5510 sayılı yasanın 26/b maddesinde “En az on yıldan beri sigortalı bulunup, toplam olarak 1800 gün veya başka birinin sürekli bakımına muhtaç derecede malûl olan sigortalılar için ise sigortalılık süresi aranmaksızın 1800 gün malûllük, yaşlılık ve ölüm sigortaları primi bildirilmiş olması,….. halinde malûllük aylığı bağlanır.” hükmü yer almaktadır.

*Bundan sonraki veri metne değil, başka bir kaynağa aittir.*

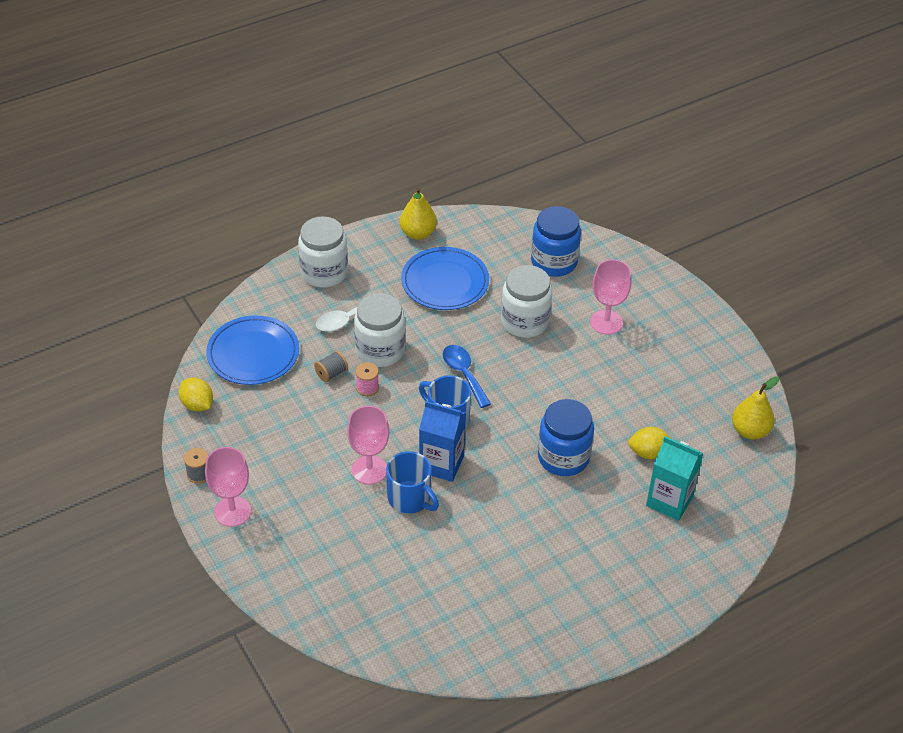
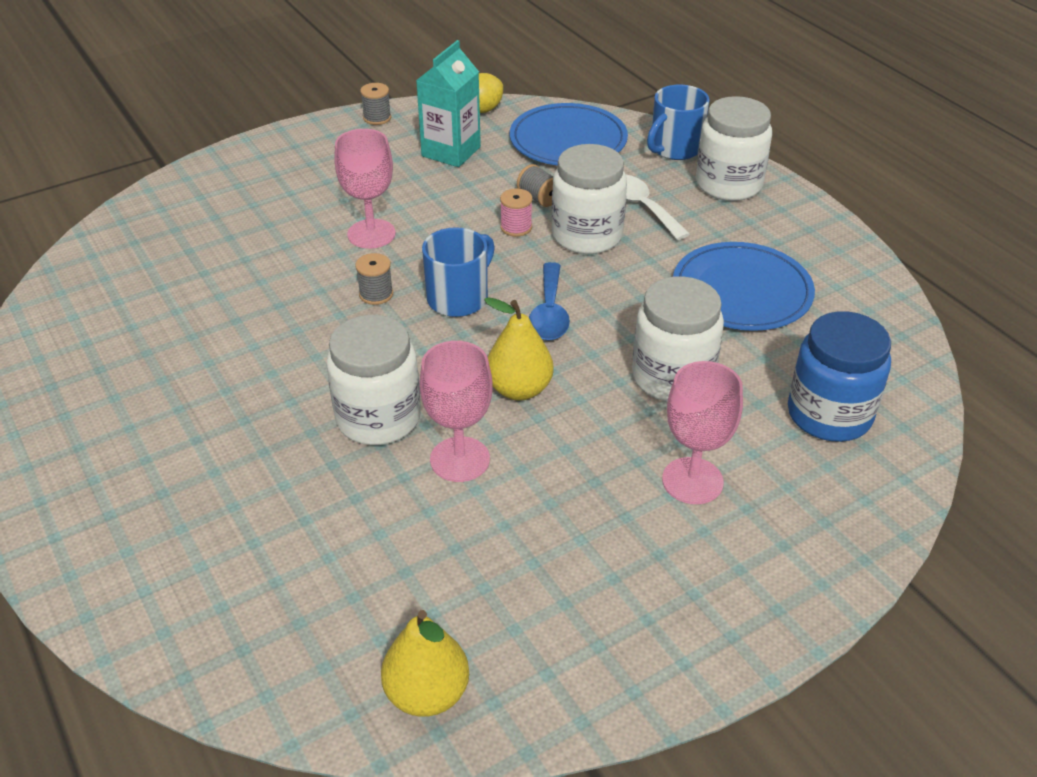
camera: 90 degrees right, 5 degrees down
pink goblet [205,447,251,527] -> pink goblet moved to [419,341,493,482]
blue mug [386,451,439,513] -> blue mug moved to [647,85,710,160]
yellow pear [400,188,437,240] -> yellow pear moved to [484,297,554,401]
blue carton [419,401,466,482] -> grey spool [355,253,393,305]
blue spoon [443,345,491,408] -> blue spoon turned 120 degrees clockwise [529,262,570,340]
blue jar [538,399,594,476] -> white jar [326,315,421,445]
yellow lemon [628,427,671,459] -> none
turquoise carton [646,436,704,521] -> turquoise carton moved to [416,40,481,167]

Somut olayda, davacının maluliyet başlangıcının 11/05/2009 tarihi olarak tespit edildiği, buna göre davacının maluliyet aylığı koşullarının oluşup oluşmadığının değerlendirilmesi hususunda 5510 sayılı Yasa hükümlerinin uygulanması gerektiği, davacının 10 yıllık sigortalılığının 01/01/2011 tarihinde dolduğu anlaşıldığından maluliyet aylığının bu tarihi takip eden aybaşından itibaren bağlanması gerektiğinin tespitine karar verilmesi gerekirken yazılı şekilde verilen hüküm usul ve yasaya aykırı olup bozma nedenidir.
O halde, davalı Kurumun bu yönleri amaçlayan temyiz itirazları kabul edilmeli ve hüküm bozulmalıdır.
SONUÇ : Hükmün yukarıda açıklanan nedenlerle BOZULMASINA, aşağıda yazılı temyiz harcının temyiz eden taraflardan davacıya yükletilmesine, 17/09/2015 gününde oybirliğiyle karar verildi.